EXERCISE DETAILS: Looking through the listing below, state how many lines have the word "concentrations" in them. Only the number should be given.

MATERIAL PROVIDED:
───

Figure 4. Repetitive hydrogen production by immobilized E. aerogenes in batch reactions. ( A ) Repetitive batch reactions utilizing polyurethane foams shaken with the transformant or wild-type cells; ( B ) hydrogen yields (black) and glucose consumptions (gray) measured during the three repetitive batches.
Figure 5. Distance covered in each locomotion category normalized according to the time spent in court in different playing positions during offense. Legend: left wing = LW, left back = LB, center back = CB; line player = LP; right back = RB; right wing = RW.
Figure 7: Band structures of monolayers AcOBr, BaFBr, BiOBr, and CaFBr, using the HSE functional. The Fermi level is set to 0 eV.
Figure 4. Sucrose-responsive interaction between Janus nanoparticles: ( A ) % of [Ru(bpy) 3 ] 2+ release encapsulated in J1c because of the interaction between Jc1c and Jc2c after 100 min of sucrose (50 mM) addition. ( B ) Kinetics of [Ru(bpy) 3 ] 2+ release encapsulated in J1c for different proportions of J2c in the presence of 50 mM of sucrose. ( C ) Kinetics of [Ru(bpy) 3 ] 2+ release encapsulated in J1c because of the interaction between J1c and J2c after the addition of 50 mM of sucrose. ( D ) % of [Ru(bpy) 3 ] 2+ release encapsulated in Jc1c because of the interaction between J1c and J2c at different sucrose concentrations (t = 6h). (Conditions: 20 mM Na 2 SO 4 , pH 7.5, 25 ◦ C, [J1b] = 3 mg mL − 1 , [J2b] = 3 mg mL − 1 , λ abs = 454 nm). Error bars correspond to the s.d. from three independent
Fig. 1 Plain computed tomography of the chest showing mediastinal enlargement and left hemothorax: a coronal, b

───

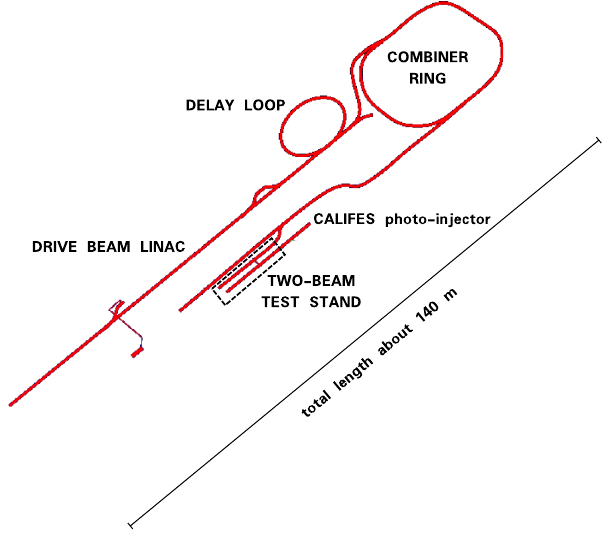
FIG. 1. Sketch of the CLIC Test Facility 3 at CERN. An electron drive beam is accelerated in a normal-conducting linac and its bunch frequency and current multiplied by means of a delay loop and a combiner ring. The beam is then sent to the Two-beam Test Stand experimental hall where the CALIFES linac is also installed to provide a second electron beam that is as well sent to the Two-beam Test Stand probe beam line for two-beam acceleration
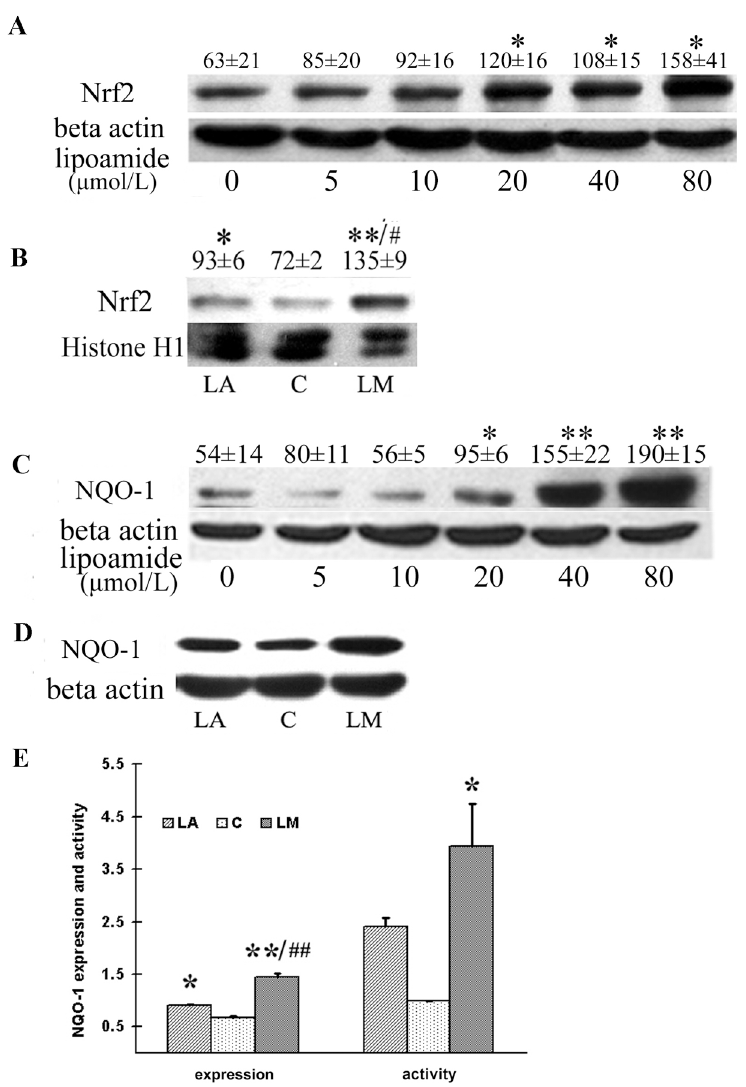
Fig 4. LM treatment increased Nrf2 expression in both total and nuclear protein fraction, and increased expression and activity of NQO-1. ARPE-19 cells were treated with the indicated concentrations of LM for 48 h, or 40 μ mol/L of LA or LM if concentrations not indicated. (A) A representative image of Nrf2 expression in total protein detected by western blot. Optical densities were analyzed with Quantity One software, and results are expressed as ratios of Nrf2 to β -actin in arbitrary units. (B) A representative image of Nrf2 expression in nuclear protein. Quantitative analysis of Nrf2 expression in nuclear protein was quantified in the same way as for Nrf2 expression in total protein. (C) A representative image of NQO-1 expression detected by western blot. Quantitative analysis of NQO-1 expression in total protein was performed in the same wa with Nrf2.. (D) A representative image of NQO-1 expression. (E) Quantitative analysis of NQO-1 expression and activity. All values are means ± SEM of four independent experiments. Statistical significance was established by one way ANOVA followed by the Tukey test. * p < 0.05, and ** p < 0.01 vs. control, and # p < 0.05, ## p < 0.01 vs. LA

───

TASK RESPONSE: 2